BY ABBY STAFFORD
My relationship with my own culture has never been a linear one. It is my own, and yet sometimes that doesn’t feel to be the case. I do not speak the language that slides like butter off of my mother’s tongue. I do not possess my mother’s warm chestnut skin, nor my father’s curly ribbons of hair. I do not eat correctly, which I quickly discovered when my peers were left shocked (...or horrified, or disgusted) at the sight of me picking up the food from my lunchbox with the pads of my fingertips, shoving handfuls of rice into my mouth without a second thought. I do not know what to select when I’m asked for my race. I do not know how to live correctly as a biracial woman.
My eureka moment was when I discovered that my feelings of isolation and of being misunderstood were a common experience among others like me. I realized that I was never alone in my state of having two cultures and not fitting perfectly into the mold of either. It wasn’t until middle school until I finally got to speak to someone who identified as mixed, but it wasn’t just one person—one after another I was met with people who understood my perspective. These meetings opened the door to a new world of possibilities for who I am and for who I had the possibility of becoming. Our conversations allowed us to share our stories, and oftentimes we found that we related more to each other than we did to the groups that made up our identities. We all understood the struggle of being stuck in the middle, between parents and peers, the media and your mind, all playing tug of war with who you are, or rather, with who you ought to be.
Not only has this exposure to other multiracial children made me lifelong friends and aided in my discovery of where I belong, but it’s also led me to a club at my school. Over an unintentionally deep conversation about race and the intricacies of the biracial experience, my friend and I came to the conclusion that we should start a club for mixed race kids like us to discuss all aspects of our identities. We had a vision; we aimed to create a supportive environment filled with other students who understand or are, at the very least, willing to listen.

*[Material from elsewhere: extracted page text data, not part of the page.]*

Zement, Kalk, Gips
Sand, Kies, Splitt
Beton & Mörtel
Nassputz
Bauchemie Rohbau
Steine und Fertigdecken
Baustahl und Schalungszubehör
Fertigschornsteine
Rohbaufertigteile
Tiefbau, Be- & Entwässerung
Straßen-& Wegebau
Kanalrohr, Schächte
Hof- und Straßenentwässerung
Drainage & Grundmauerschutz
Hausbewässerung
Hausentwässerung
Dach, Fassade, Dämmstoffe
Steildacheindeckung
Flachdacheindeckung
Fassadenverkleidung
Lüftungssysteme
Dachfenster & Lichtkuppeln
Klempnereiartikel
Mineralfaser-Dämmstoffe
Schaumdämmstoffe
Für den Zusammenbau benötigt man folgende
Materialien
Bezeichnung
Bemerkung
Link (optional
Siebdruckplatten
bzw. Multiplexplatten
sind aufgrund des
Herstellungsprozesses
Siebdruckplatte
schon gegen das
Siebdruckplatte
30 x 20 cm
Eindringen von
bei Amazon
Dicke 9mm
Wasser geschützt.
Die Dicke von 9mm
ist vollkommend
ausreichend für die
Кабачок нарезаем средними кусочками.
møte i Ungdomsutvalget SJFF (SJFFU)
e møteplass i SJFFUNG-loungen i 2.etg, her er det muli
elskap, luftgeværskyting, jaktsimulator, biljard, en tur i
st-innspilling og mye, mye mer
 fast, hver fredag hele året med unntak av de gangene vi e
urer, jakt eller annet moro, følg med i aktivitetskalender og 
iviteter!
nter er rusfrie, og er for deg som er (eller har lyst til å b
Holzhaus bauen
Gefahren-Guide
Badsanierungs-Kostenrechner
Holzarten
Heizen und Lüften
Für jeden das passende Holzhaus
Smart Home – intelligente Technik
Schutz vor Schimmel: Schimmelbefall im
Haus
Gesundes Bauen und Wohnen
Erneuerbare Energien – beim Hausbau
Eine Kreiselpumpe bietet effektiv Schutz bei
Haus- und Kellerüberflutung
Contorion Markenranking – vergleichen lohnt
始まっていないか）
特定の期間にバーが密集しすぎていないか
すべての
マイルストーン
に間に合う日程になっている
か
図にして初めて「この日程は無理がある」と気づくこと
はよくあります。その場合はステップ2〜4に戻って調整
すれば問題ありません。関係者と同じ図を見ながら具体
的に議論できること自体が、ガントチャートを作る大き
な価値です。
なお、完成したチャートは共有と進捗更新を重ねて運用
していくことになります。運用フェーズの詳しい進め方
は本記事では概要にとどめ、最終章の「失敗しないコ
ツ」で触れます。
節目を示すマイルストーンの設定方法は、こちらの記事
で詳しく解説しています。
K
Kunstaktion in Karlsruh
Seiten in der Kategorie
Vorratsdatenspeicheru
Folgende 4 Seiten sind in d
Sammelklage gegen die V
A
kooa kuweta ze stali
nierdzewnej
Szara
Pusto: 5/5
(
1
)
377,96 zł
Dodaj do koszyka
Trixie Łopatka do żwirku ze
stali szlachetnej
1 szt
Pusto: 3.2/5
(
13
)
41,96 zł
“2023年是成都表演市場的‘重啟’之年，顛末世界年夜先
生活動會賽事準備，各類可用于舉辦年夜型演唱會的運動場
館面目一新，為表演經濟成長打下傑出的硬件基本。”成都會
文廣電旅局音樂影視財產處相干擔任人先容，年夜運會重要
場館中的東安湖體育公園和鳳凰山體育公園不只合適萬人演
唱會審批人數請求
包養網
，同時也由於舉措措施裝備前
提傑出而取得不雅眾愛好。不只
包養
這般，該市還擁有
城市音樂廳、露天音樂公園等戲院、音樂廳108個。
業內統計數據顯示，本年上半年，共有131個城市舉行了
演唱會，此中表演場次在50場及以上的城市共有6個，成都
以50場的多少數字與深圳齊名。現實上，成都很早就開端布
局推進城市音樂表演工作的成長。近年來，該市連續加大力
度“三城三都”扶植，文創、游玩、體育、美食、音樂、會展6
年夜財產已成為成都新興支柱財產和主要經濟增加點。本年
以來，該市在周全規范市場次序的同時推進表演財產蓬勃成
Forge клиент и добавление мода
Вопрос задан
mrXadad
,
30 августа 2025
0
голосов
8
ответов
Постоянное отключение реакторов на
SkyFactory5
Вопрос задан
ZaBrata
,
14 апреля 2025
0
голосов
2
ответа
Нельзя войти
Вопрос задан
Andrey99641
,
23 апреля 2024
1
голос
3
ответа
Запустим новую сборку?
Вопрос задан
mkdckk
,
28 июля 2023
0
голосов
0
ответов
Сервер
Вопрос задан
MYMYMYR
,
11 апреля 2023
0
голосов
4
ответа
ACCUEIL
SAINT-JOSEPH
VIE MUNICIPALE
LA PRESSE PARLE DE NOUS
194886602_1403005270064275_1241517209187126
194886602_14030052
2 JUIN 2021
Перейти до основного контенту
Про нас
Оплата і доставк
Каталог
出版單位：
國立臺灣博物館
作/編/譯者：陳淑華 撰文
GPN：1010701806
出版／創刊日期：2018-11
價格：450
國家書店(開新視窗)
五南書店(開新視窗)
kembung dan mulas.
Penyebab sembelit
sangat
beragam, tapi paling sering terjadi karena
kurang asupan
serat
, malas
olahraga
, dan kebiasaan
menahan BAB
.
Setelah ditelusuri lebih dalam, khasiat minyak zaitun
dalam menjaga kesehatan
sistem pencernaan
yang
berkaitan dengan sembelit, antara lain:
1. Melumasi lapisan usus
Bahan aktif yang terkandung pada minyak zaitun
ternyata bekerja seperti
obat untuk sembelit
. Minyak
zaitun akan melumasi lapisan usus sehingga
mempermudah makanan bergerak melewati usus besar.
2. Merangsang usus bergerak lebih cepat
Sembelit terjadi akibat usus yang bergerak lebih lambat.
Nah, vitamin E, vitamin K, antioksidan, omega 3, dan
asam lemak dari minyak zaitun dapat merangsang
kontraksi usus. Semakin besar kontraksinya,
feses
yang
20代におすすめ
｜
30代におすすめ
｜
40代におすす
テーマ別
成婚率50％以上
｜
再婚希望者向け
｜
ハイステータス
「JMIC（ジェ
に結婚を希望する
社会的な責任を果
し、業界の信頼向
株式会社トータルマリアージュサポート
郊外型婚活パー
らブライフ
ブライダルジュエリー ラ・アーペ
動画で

Unfortunately, there is no immediate remedy to the balancing act that multiracial children will have to play. But, by opening up spaces for conversation and opportunity, like the one I hope to create in my own community, maybe there will come a day in the future when they can grow up without worrying about what box they fit into. All I know is that I will not be giving up on this dream until I see it translate to reality. This dream—birthed from countless relatable exchanges with my mixed race peers—is a goal that I’m determined to work towards little by little each day.